» Data for analysis
===============

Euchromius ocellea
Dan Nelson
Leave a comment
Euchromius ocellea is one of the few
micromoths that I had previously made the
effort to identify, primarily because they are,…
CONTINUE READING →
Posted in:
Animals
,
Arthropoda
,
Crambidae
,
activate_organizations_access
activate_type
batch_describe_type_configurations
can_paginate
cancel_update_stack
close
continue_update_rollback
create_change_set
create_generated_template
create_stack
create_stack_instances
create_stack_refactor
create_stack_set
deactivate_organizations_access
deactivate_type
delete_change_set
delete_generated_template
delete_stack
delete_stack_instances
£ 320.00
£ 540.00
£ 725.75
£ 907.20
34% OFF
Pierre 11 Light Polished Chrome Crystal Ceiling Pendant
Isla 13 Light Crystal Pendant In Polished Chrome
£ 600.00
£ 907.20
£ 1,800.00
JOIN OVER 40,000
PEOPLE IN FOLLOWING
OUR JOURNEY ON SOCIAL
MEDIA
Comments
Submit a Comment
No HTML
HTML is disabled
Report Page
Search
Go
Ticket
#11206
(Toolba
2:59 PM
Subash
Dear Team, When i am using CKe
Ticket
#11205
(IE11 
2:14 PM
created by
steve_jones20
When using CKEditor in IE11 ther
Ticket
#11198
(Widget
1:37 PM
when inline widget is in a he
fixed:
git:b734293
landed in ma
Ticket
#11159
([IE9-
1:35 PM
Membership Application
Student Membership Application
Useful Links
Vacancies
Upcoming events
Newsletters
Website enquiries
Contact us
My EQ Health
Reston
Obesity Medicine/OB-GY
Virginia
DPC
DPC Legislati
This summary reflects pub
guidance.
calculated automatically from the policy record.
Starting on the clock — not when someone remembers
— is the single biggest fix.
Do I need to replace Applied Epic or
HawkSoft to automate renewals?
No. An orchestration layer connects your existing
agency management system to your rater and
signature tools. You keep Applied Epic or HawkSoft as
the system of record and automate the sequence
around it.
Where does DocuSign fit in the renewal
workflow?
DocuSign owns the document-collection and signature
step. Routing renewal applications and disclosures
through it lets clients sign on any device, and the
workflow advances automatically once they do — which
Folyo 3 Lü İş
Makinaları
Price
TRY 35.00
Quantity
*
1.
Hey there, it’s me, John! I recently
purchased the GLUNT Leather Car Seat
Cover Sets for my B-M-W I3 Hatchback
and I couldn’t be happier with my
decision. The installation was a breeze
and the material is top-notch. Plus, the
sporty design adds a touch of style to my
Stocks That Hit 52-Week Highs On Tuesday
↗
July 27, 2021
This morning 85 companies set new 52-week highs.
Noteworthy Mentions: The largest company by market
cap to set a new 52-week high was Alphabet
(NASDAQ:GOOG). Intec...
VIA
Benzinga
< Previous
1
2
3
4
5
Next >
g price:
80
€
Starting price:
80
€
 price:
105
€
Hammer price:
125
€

===============

» Work to complete
Reproduce every entry exactly, with nothing added or dropped.

» Response box
Euchromius ocellea
Dan Nelson
Leave a comment
Euchromius ocellea is one of the few
micromoths that I had previously made the
effort to identify, primarily because they are,…
CONTINUE READING →
Posted in:
Animals
,
Arthropoda
,
Crambidae
,
activate_organizations_access
activate_type
batch_describe_type_configurations
can_paginate
cancel_update_stack
close
continue_update_rollback
create_change_set
create_generated_template
create_stack
create_stack_instances
create_stack_refactor
create_stack_set
deactivate_organizations_access
deactivate_type
delete_change_set
delete_generated_template
delete_stack
delete_stack_instances
£ 320.00
£ 540.00
£ 725.75
£ 907.20
34% OFF
Pierre 11 Light Polished Chrome Crystal Ceiling Pendant
Isla 13 Light Crystal Pendant In Polished Chrome
£ 600.00
£ 907.20
£ 1,800.00
JOIN OVER 40,000
PEOPLE IN FOLLOWING
OUR JOURNEY ON SOCIAL
MEDIA
Comments
Submit a Comment
No HTML
HTML is disabled
Report Page
Search
Go
Ticket
#11206
(Toolba
2:59 PM
Subash
Dear Team, When i am using CKe
Ticket
#11205
(IE11 
2:14 PM
created by
steve_jones20
When using CKEditor in IE11 ther
Ticket
#11198
(Widget
1:37 PM
when inline widget is in a he
fixed:
git:b734293
landed in ma
Ticket
#11159
([IE9-
1:35 PM
Membership Application
Student Membership Application
Useful Links
Vacancies
Upcoming events
Newsletters
Website enquiries
Contact us
My EQ Health
Reston
Obesity Medicine/OB-GY
Virginia
DPC
DPC Legislati
This summary reflects pub
guidance.
calculated automatically from the policy record.
Starting on the clock — not when someone remembers
— is the single biggest fix.
Do I need to replace Applied Epic or
HawkSoft to automate renewals?
No. An orchestration layer connects your existing
agency management system to your rater and
signature tools. You keep Applied Epic or HawkSoft as
the system of record and automate the sequence
around it.
Where does DocuSign fit in the renewal
workflow?
DocuSign owns the document-collection and signature
step. Routing renewal applications and disclosures
through it lets clients sign on any device, and the
workflow advances automatically once they do — which
Folyo 3 Lü İş
Makinaları
Price
TRY 35.00
Quantity
*
1.
Hey there, it’s me, John! I recently
purchased the GLUNT Leather Car Seat
Cover Sets for my B-M-W I3 Hatchback
and I couldn’t be happier with my
decision. The installation was a breeze
and the material is top-notch. Plus, the
sporty design adds a touch of style to my
Stocks That Hit 52-Week Highs On Tuesday
↗
July 27, 2021
This morning 85 companies set new 52-week highs.
Noteworthy Mentions: The largest company by market
cap to set a new 52-week high was Alphabet
(NASDAQ:GOOG). Intec...
VIA
Benzinga
< Previous
1
2
3
4
5
Next >
g price:
80
€
Starting price:
80
€
 price:
105
€
Hammer price:
125
€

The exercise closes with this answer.